# Assigned task:
Pull out every line in the records below that contains the word "Recettes", and copy each one in full.

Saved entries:
# # # # #
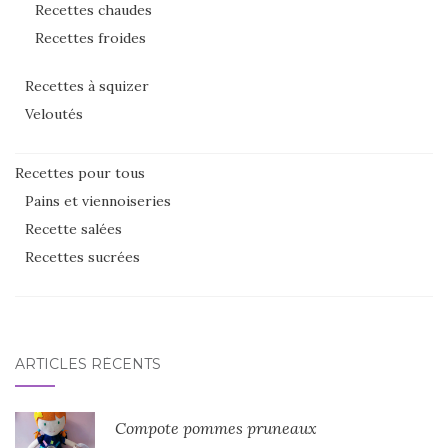
Recettes chaudes
Recettes froides
Recettes à squizer
Veloutés
Recettes pour tous
Pains et viennoiseries
Recette salées
Recettes sucrées
ARTICLES RÉCENTS
Compote pommes pruneaux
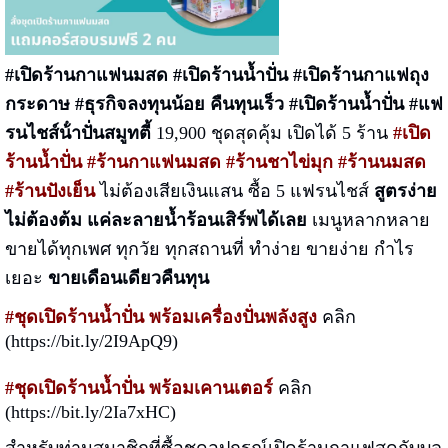
#เปิดร้านกาแฟนมสด #เปิดร้านน้ำปั่น #เปิดร้านกาแฟถุง
กระดาษ #ธุรกิจลงทุนน้อย คืนทุนเร็ว
#เปิดร้านน้ำปั่น #แฟ
รนไชส์น้ําปั่นสมูทตี้
19,900 ชุดสุดคุ้ม เปิดได้ 5 ร้าน
#เปิด
ร้านน้ำปั่น #ร้านกาแฟนมสด #ร้านชาไข่มุก #ร้านนมสด
#ร้านปังเย็น
ไม่ต้องเสียเงินแสน ซื้อ 5 แฟรนไชส์
สูตรง่าย
ไม่ต้องต้ม แค่ละลายน้ำร้อนเสิร์พได้เลย
เมนูหลากหลาย
ขายได้ทุกเพศ ทุกวัย ทุกสถานที่ ทำง่าย ขายง่าย กำไร
เยอะ
ขายเดือนเดียวคืนทุน
#ชุดเปิดร้านน้ำปั่น พร้อมเครื่องปั่นพลังสูง
คลิก
(https://bit.ly/2I9ApQ9)
#ชุดเปิดร้านน้ำปั่น พร้อมเคานเตอร์
คลิก
(https://bit.ly/2Ia7xHC)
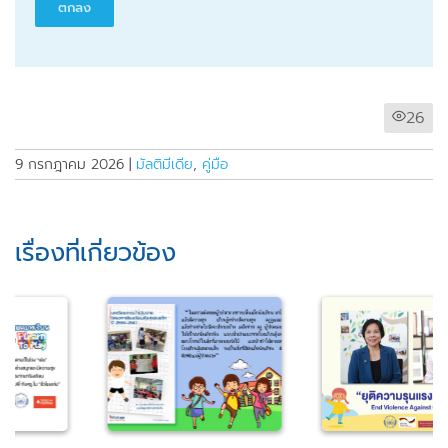
26
9 กรกฎาคม 2026
|
มัลติมีเดีย
,
คู่มือ
เรื่องที่เกี่ยวข้อง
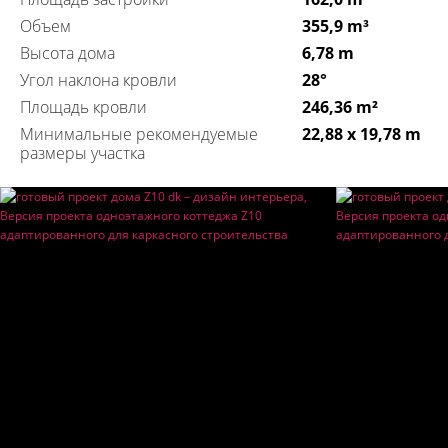
Объем
355,9 m³
Высота дома
6,78 m
Угол наклона кровли
28°
Площадь кровли
246,36 m²
Минимальные рекомендуемые
22,88 x 19,78 m
размеры участка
# # # # #
# Solution to the problem:
Recettes chaudes
Recettes froides
Recettes à squizer
Recettes pour tous
Recettes sucrées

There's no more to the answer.